Written problem: Copy the items from the line with "pose: elev=322.9 azim=51.0" up to and including the line with "Dot at: (273, 452)", replacing "pose" with "camera" and changing nothing else.

Extracted records:
>> Begin

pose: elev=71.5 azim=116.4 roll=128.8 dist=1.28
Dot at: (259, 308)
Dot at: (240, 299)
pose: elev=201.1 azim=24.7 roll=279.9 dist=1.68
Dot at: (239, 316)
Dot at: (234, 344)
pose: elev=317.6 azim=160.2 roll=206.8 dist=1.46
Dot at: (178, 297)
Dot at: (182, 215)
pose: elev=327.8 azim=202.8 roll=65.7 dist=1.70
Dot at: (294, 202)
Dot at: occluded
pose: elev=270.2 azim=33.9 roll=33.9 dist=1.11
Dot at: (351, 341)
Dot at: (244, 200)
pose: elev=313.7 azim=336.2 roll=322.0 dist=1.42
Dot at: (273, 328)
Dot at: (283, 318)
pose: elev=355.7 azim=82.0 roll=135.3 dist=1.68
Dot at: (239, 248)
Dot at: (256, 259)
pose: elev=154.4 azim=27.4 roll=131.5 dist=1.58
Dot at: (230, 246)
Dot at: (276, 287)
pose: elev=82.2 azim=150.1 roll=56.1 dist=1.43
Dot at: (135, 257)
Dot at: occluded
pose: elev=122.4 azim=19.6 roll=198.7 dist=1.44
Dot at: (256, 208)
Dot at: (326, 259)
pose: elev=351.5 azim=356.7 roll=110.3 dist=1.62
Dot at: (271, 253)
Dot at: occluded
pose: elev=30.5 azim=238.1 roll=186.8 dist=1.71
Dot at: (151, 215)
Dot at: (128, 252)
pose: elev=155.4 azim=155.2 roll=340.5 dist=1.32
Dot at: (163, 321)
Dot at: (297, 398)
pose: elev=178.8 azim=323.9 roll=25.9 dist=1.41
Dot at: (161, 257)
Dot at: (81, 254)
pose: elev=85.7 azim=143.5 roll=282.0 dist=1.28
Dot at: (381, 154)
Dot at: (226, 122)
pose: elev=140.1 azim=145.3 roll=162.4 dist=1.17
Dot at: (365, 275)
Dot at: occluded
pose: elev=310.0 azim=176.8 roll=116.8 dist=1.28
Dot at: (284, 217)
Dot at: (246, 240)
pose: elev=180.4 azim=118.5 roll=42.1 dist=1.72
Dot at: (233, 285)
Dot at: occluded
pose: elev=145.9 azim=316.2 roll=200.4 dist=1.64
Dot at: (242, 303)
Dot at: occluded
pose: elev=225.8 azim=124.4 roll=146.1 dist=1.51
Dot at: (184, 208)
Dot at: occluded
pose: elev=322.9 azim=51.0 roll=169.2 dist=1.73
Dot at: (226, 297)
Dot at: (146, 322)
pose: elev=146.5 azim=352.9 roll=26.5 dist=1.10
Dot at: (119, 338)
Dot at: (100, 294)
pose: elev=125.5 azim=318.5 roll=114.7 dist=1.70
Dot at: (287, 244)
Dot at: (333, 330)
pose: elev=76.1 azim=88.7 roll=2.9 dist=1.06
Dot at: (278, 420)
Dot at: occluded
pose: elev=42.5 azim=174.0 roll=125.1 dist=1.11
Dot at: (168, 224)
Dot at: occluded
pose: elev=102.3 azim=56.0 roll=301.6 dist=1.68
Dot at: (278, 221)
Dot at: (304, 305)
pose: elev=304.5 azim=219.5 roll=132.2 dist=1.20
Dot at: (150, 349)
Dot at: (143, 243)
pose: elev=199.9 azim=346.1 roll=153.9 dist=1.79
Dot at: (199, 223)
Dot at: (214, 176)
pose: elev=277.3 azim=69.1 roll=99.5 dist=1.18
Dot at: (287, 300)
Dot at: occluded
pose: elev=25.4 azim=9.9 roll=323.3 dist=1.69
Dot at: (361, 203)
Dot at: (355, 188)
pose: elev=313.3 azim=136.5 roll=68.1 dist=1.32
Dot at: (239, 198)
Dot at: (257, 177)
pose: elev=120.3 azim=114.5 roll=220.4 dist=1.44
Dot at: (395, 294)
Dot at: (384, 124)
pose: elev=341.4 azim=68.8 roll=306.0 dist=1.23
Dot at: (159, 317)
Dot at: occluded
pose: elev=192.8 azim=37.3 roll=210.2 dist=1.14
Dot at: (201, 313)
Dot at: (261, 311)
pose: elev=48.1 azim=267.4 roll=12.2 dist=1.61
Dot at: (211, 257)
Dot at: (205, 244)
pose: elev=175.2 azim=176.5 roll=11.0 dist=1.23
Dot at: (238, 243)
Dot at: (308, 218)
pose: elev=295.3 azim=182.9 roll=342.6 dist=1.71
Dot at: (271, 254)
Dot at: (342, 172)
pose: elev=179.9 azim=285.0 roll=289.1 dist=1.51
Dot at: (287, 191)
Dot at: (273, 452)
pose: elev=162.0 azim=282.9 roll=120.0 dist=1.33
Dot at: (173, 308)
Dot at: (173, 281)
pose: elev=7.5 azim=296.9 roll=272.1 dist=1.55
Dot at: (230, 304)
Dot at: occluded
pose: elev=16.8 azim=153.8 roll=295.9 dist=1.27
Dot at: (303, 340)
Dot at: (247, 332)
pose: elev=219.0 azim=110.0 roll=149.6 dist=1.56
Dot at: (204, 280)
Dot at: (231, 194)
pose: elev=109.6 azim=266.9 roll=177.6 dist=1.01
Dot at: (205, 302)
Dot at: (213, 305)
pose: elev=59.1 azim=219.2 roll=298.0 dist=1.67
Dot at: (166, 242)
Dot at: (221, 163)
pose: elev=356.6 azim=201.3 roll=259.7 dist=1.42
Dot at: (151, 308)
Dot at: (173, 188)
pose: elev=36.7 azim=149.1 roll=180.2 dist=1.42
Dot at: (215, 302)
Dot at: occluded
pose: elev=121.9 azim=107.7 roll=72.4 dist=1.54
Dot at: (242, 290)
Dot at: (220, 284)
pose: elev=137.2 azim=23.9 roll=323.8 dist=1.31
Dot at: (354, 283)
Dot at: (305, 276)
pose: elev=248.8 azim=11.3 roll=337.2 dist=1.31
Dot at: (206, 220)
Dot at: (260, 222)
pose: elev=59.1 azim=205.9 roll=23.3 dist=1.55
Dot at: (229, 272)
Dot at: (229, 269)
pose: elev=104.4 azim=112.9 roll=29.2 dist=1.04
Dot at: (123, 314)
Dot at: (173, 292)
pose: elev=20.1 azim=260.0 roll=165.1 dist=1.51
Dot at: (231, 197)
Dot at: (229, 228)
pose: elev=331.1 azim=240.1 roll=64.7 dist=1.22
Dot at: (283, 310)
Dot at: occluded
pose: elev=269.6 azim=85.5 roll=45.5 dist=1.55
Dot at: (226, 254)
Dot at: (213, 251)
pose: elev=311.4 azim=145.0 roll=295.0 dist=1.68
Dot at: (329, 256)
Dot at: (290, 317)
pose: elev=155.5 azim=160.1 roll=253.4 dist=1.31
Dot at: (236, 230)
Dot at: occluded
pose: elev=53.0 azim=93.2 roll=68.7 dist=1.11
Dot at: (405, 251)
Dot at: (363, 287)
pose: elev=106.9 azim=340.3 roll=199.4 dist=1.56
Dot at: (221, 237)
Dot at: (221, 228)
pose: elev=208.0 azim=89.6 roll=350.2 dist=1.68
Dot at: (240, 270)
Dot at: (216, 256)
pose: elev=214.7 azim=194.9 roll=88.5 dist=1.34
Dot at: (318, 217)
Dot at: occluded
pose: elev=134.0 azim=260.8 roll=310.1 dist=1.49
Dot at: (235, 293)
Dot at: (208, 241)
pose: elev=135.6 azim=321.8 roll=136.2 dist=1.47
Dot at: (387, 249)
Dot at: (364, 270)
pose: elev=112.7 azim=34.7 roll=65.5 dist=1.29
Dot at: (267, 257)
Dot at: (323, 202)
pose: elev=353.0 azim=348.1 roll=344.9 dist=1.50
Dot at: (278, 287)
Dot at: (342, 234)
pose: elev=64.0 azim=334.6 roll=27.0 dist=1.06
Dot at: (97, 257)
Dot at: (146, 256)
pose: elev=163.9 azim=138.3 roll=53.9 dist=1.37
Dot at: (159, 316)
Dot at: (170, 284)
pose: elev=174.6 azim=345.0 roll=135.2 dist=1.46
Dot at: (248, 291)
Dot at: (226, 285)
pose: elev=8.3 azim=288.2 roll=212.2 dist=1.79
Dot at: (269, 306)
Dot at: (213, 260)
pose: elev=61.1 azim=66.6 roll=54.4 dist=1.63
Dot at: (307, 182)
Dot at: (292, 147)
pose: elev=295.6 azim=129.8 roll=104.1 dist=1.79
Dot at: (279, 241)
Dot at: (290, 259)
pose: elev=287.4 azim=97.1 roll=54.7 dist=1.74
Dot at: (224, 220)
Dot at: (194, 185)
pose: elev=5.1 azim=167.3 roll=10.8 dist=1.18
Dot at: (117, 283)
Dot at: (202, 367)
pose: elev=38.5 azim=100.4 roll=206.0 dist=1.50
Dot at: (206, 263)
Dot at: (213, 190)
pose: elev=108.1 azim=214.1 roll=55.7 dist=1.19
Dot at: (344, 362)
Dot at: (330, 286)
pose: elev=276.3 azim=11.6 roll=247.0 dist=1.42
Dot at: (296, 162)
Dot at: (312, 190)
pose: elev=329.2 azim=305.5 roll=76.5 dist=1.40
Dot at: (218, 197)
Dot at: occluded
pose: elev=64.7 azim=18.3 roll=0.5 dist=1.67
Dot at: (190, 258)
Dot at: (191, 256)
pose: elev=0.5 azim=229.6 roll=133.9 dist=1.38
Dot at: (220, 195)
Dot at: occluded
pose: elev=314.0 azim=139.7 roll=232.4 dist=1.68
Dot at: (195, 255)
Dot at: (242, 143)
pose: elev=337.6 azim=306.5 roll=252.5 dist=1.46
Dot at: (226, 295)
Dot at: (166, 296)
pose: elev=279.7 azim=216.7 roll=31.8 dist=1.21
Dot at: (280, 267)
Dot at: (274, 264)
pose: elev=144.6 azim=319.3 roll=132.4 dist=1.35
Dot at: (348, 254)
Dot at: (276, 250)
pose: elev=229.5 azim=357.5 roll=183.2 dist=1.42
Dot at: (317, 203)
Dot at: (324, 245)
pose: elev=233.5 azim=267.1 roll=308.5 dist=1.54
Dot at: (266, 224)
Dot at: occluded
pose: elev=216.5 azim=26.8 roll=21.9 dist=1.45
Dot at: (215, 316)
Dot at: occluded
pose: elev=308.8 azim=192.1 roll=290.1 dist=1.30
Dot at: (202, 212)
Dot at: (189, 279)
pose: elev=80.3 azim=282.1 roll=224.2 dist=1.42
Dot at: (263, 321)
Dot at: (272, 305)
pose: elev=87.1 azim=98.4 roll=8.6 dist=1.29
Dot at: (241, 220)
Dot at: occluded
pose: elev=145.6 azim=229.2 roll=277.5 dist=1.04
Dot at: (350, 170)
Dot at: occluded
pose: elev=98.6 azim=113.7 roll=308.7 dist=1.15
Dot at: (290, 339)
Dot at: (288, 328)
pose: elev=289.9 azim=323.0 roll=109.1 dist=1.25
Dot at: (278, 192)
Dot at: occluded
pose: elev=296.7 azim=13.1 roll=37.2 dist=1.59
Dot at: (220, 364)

>> End

Worked answer:
camera: elev=322.9 azim=51.0 roll=169.2 dist=1.73
Dot at: (226, 297)
Dot at: (146, 322)
camera: elev=146.5 azim=352.9 roll=26.5 dist=1.10
Dot at: (119, 338)
Dot at: (100, 294)
camera: elev=125.5 azim=318.5 roll=114.7 dist=1.70
Dot at: (287, 244)
Dot at: (333, 330)
camera: elev=76.1 azim=88.7 roll=2.9 dist=1.06
Dot at: (278, 420)
Dot at: occluded
camera: elev=42.5 azim=174.0 roll=125.1 dist=1.11
Dot at: (168, 224)
Dot at: occluded
camera: elev=102.3 azim=56.0 roll=301.6 dist=1.68
Dot at: (278, 221)
Dot at: (304, 305)
camera: elev=304.5 azim=219.5 roll=132.2 dist=1.20
Dot at: (150, 349)
Dot at: (143, 243)
camera: elev=199.9 azim=346.1 roll=153.9 dist=1.79
Dot at: (199, 223)
Dot at: (214, 176)
camera: elev=277.3 azim=69.1 roll=99.5 dist=1.18
Dot at: (287, 300)
Dot at: occluded
camera: elev=25.4 azim=9.9 roll=323.3 dist=1.69
Dot at: (361, 203)
Dot at: (355, 188)
camera: elev=313.3 azim=136.5 roll=68.1 dist=1.32
Dot at: (239, 198)
Dot at: (257, 177)
camera: elev=120.3 azim=114.5 roll=220.4 dist=1.44
Dot at: (395, 294)
Dot at: (384, 124)
camera: elev=341.4 azim=68.8 roll=306.0 dist=1.23
Dot at: (159, 317)
Dot at: occluded
camera: elev=192.8 azim=37.3 roll=210.2 dist=1.14
Dot at: (201, 313)
Dot at: (261, 311)
camera: elev=48.1 azim=267.4 roll=12.2 dist=1.61
Dot at: (211, 257)
Dot at: (205, 244)
camera: elev=175.2 azim=176.5 roll=11.0 dist=1.23
Dot at: (238, 243)
Dot at: (308, 218)
camera: elev=295.3 azim=182.9 roll=342.6 dist=1.71
Dot at: (271, 254)
Dot at: (342, 172)
camera: elev=179.9 azim=285.0 roll=289.1 dist=1.51
Dot at: (287, 191)
Dot at: (273, 452)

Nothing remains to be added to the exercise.